■ DATA FOR THE TASK ■
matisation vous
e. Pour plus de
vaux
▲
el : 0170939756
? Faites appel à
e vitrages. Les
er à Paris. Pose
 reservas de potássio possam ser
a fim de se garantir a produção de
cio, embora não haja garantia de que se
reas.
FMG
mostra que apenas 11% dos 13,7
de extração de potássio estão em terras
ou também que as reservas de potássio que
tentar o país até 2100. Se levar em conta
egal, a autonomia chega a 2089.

* * *

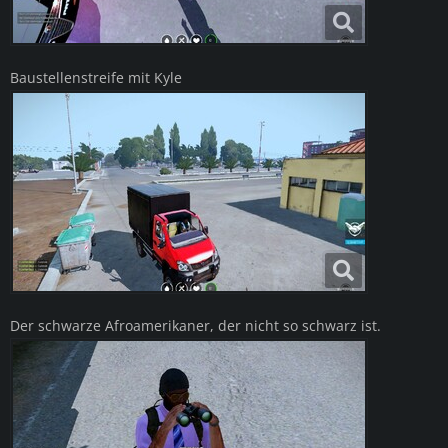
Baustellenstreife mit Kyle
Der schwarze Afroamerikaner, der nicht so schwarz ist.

■ TASK OBJECTIVE ■
Set down, from the entries above, exactly the lines from the one with "el : 0170939756" up to and including the one with "egal, a autonomia chega a 2089.", and no other lines.

■ RESPONSE FOR THIS EXERCISE ■
el : 0170939756
? Faites appel à
e vitrages. Les
er à Paris. Pose
 reservas de potássio possam ser
a fim de se garantir a produção de
cio, embora não haja garantia de que se
reas.
FMG
mostra que apenas 11% dos 13,7
de extração de potássio estão em terras
ou também que as reservas de potássio que
tentar o país até 2100. Se levar em conta
egal, a autonomia chega a 2089.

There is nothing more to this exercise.